§ Exercise goal
Edit the listing below, changing "Recent Posts" to "Latest Posts" and leaving every other line as it is.

::: Data extract

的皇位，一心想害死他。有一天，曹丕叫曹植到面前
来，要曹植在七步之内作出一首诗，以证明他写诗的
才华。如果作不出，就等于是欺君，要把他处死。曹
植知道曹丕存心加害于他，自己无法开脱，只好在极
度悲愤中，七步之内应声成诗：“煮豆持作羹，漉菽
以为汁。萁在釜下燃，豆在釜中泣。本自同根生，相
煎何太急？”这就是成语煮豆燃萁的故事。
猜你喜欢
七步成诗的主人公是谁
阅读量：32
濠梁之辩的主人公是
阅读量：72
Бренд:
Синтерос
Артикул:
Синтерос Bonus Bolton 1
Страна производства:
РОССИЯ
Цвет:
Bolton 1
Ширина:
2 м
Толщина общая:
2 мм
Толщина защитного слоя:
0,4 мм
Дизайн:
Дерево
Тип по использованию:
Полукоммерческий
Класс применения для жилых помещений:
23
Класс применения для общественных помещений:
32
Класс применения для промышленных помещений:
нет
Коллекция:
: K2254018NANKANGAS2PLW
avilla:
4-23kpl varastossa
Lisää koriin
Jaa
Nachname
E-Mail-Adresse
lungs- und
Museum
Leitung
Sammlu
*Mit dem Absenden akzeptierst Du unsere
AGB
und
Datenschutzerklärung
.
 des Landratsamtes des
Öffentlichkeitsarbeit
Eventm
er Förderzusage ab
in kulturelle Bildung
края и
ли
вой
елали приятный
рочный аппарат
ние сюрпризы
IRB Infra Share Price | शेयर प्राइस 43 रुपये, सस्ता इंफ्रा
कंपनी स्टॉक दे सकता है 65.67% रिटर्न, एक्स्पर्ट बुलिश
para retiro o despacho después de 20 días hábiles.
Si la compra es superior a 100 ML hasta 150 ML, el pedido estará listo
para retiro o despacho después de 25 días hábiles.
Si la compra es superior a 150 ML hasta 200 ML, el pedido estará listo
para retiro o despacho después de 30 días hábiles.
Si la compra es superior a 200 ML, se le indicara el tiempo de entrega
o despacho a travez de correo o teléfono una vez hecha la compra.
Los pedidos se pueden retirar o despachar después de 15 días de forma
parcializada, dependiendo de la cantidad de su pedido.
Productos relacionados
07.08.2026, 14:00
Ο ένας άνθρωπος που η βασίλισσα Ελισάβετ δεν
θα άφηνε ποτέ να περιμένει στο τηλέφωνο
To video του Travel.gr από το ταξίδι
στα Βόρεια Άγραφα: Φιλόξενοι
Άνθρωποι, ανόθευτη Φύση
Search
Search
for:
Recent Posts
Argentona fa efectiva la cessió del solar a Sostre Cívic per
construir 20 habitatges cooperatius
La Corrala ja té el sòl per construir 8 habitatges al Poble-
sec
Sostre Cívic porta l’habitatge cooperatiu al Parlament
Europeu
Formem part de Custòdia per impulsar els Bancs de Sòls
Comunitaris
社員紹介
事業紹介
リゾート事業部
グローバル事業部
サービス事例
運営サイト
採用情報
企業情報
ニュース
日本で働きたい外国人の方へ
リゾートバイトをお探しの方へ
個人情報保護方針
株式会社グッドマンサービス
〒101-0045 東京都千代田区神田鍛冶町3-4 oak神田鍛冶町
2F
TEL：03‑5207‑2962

::::::

§ Solution
的皇位，一心想害死他。有一天，曹丕叫曹植到面前
来，要曹植在七步之内作出一首诗，以证明他写诗的
才华。如果作不出，就等于是欺君，要把他处死。曹
植知道曹丕存心加害于他，自己无法开脱，只好在极
度悲愤中，七步之内应声成诗：“煮豆持作羹，漉菽
以为汁。萁在釜下燃，豆在釜中泣。本自同根生，相
煎何太急？”这就是成语煮豆燃萁的故事。
猜你喜欢
七步成诗的主人公是谁
阅读量：32
濠梁之辩的主人公是
阅读量：72
Бренд:
Синтерос
Артикул:
Синтерос Bonus Bolton 1
Страна производства:
РОССИЯ
Цвет:
Bolton 1
Ширина:
2 м
Толщина общая:
2 мм
Толщина защитного слоя:
0,4 мм
Дизайн:
Дерево
Тип по использованию:
Полукоммерческий
Класс применения для жилых помещений:
23
Класс применения для общественных помещений:
32
Класс применения для промышленных помещений:
нет
Коллекция:
: K2254018NANKANGAS2PLW
avilla:
4-23kpl varastossa
Lisää koriin
Jaa
Nachname
E-Mail-Adresse
lungs- und
Museum
Leitung
Sammlu
*Mit dem Absenden akzeptierst Du unsere
AGB
und
Datenschutzerklärung
.
 des Landratsamtes des
Öffentlichkeitsarbeit
Eventm
er Förderzusage ab
in kulturelle Bildung
края и
ли
вой
елали приятный
рочный аппарат
ние сюрпризы
IRB Infra Share Price | शेयर प्राइस 43 रुपये, सस्ता इंफ्रा
कंपनी स्टॉक दे सकता है 65.67% रिटर्न, एक्स्पर्ट बुलिश
para retiro o despacho después de 20 días hábiles.
Si la compra es superior a 100 ML hasta 150 ML, el pedido estará listo
para retiro o despacho después de 25 días hábiles.
Si la compra es superior a 150 ML hasta 200 ML, el pedido estará listo
para retiro o despacho después de 30 días hábiles.
Si la compra es superior a 200 ML, se le indicara el tiempo de entrega
o despacho a travez de correo o teléfono una vez hecha la compra.
Los pedidos se pueden retirar o despachar después de 15 días de forma
parcializada, dependiendo de la cantidad de su pedido.
Productos relacionados
07.08.2026, 14:00
Ο ένας άνθρωπος που η βασίλισσα Ελισάβετ δεν
θα άφηνε ποτέ να περιμένει στο τηλέφωνο
To video του Travel.gr από το ταξίδι
στα Βόρεια Άγραφα: Φιλόξενοι
Άνθρωποι, ανόθευτη Φύση
Search
Search
for:
Latest Posts
Argentona fa efectiva la cessió del solar a Sostre Cívic per
construir 20 habitatges cooperatius
La Corrala ja té el sòl per construir 8 habitatges al Poble-
sec
Sostre Cívic porta l’habitatge cooperatiu al Parlament
Europeu
Formem part de Custòdia per impulsar els Bancs de Sòls
Comunitaris
社員紹介
事業紹介
リゾート事業部
グローバル事業部
サービス事例
運営サイト
採用情報
企業情報
ニュース
日本で働きたい外国人の方へ
リゾートバイトをお探しの方へ
個人情報保護方針
株式会社グッドマンサービス
〒101-0045 東京都千代田区神田鍛冶町3-4 oak神田鍛冶町
2F
TEL：03‑5207‑2962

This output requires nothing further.